## [Document segment]
+++
But though Narasimhan figures the company’s inventory of 10 therapeutic areas is enough, it’s also not too many, the CEO said. “I’m not looking to increase this number beyond 10,” he said during his introductory speech, citing numbers quoted by Evaluate Pharma. If the company did tap into new fields, it might exit others, he added. “However, I do fundamentally believe if you’re over-exposed to just two or three therapeutic areas, you can win in the short run, but you can’t win in the long run.”

Novartis’ commitment to therapeutic diversity follows years of work paring back its business units and zeroing in on pharma. Under Narasimhan, it spun off Alcon into a separate company selling only surgical and vision care products and sold its share of a consumer health joint venture with GlaxoSmithKline. Before that, it hived off animal health to Eli Lilly and traded its vaccines business for GSK’s oncology portfolio, unraveling former CEO Daniel Vasella’s years-long quest to diversify its operations.

The company itself bundles its remaining medicines programs in 46 diseases into six therapeutic areas, not 10. That includes oncology—a separate business unit that got a huge bump-up in 2014 with the GlaxoSmithKline oncology-for-vaccines deal—and ophthalmology, recently beefed up with several ex-Alcon drugs before that unit went off on its own earlier this year. The remaining four? Neuroscience; immunology, hepatology and dermatology; respiratory; and cardio-metabolic.

Because of the company’s broad set of interests, it doesn’t depend on one key drug for growth. For example, the dermatology med Cosentyx, which dethroned Gilenya in the first quarter to become the company’s best-selling product, represents less than 8% of Novartis’ total sales. And that, according to Narasimhan, is a good thing.

Nor is Novartis overstretching itself across those six fields or only scratching the surface within any of them, he contends.

“What we’re quite excited about is that we have an anchor asset in every one of these areas that’s a significant medicine that allows us to build commercial scale and medical scale in the countries where we operate around the world,” he said. “And then behind those lead assets we have a deep pipeline.”

“What we are always looking to do is find places where we can build scale,” he added. “If we get into renal diseases, we can’t be there with just one asset. It’s got to be where can build out a portfolio.”

Just look at the dozen potential blockbusters it’s launching now and through 2021: They’re spread across those six fields.

For example, in neuroscience, there’s Mayzent, which just rolled out to treat secondary progressive multiple sclerosis. In ophthalmology, the company’s revving up brolucizumab for wet age-related macular degeneration. The PI3K inhibitor alpelisib, a candidate for HR+/HER2- breast cancer, is on tap from the oncology pipeline, while the respiratory division boasts asthma prospect QVM149, which just beat GSK’s Advair in a phase 2 trial. Finally, in hematology, Novartis is prepping crizanlizumab for sickle cell disease.

Novartis, in Narasimhan’s own words, is also “building a diversified company across platforms.” Instead of focusing on small molecules and traditional biologics only, it’s also selling the CAR-T cell therapy Kymriah and hoping to win FDA approval for its spinal muscular atrophy gene therapy, Zolgensma, in the next few days. Its radiotherapy Lu-PSMA-617 for metastatic castration-resistant prostate cancer could also eventually join the blockbuster club.

As Narasimhan sees it, being one of the first to debut on those three platforms is important for the Swiss drugmaker’s portfolio-diversification strategy.

First-mover advantage isn’t just about capturing market share, the CEO figures. “[T]here’s so much know-how you get in actually launching the product, figuring out the manufacturing [and] the supply chain,” he said.

Right now, Novartis is working with stem cell transplantation centers around the world. With gene therapy, it’s aiming to improve on first-generation production technology in-house and build knowledge ahead of its rollout in the field, Narasimhan said. And in radiotherapy, “once you build the distribution network, it’s very hard [for competitors] to catch up,” he added.
+++
## [Entries supplied]

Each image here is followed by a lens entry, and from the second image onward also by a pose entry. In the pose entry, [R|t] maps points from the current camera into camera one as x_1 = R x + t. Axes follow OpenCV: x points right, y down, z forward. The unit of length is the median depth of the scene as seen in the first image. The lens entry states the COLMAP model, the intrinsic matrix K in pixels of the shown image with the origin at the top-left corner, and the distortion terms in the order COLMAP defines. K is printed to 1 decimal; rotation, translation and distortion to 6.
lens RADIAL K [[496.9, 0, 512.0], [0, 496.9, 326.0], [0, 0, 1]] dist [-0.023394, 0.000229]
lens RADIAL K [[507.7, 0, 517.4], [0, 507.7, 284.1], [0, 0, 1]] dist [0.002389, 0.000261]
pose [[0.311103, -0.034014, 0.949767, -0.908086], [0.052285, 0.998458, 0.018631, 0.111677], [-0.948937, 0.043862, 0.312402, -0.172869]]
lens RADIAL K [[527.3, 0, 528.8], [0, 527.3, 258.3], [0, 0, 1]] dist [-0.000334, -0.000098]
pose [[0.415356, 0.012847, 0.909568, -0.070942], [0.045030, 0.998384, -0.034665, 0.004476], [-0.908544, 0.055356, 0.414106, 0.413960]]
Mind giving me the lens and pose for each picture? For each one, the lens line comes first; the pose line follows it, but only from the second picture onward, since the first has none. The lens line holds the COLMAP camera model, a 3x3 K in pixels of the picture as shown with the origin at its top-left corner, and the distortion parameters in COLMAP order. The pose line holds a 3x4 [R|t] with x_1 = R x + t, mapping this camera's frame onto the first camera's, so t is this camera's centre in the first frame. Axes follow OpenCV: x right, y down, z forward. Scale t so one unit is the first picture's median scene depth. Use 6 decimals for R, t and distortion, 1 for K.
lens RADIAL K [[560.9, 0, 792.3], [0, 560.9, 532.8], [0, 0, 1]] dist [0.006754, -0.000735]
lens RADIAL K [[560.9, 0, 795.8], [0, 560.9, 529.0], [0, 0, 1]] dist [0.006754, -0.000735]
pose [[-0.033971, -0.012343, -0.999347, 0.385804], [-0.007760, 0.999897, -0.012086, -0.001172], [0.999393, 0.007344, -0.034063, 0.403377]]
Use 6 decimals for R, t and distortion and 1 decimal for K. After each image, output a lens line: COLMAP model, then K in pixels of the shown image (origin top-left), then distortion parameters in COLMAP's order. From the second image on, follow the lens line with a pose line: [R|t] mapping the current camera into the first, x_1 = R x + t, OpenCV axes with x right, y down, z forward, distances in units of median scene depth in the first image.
+++
## [Work request]
In the Novartis article, which drug overtook Gilenya in the first quarter as the company's best-selling product?

## [Written answer]
Cosentyx